As the poem progresses, we notice something else: the return of words and images seen before until some clear themes begin to emerge. The withered daffodil returns in the reference to another yellow harbinger of spring, “forsythia’s bloom,” in line 13, and explicitly in “daffodil’s aroma” in line 14. In the same way, the cat in line 2 returns as a “ghost cat” in line 17, setting up an associative link with the mother, whose “ghost” appears in the next line. The notion of balance, recurrence, and ensuing generations are pervasive themes.

The poem seems to suggest that love and dread are equally weighted forces ideally existing in the stasis of equipoise, and as if to enact this idea, about half the lines describe things that could go into the love “box” and half in the dread “box.” Lines 9-12, for example, go in the dread box. Lines 21-22 too, but then the next six lines, 23-29, describe things that we love: spring, a wedding, a new baby, etc. We often see the juxtaposition of positive with negative images, for example, line 15’s positive image, “daffodil’s aroma” immediately balanced by line 16’s negative image of a “rare sarcoma.”

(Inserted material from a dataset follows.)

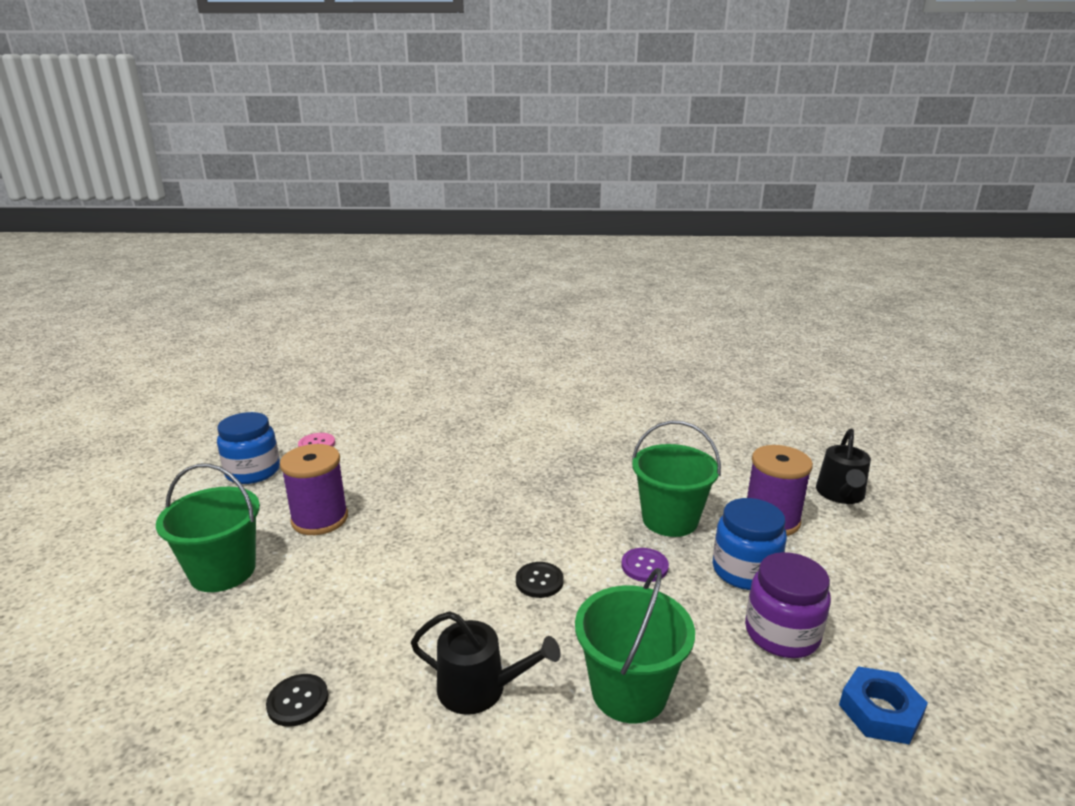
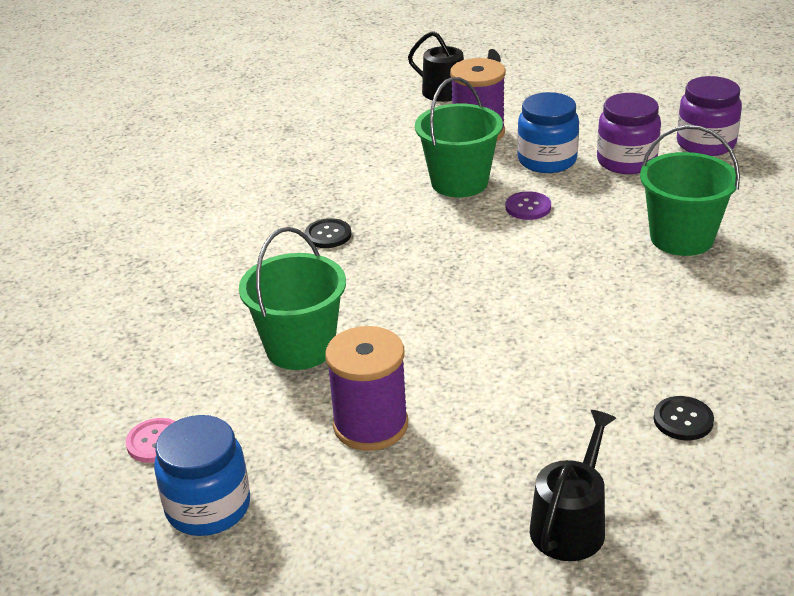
camera: 75 degrees left, 10 degrees up
(223, 571) = (461, 504): green bucket -> green bucket (300, 347)
(480, 688) = (674, 311): black watering can -> black watering can (571, 524)
(539, 581) = (536, 267): black button -> black button (328, 235)
(880, 711) = (705, 144): blue nut -> purple jar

Another recurrent theme is expectation—“Life bestows gifts past expectation” (line 24)—that is, how much of our time is spent looking forward to, or dreading, what is to come. “Premature deceptive spring” tells a whole, complex story that mixes love and dread in equal parts. Spring, which we love, appears to have come early but is illusory, a disappointment that perhaps teaches us to mistrust future signs of spring. It is like the bloom of crocuses just before the last snowfall, what we in Pennsylvania used to call the “bough bender” (if it was heavy) or the “onion snow” (if it was a light dusting). We feel joy when we see those brave purple and yellow blooms, and we also fear they will perish in yet another snowstorm. Love and dread both involve elements of expectation. They both assume a future. Some believe love to be a species of hope. Can it compensate for the dread? Can it save us now? So far, in my little spaceship of a home, the answer is yes.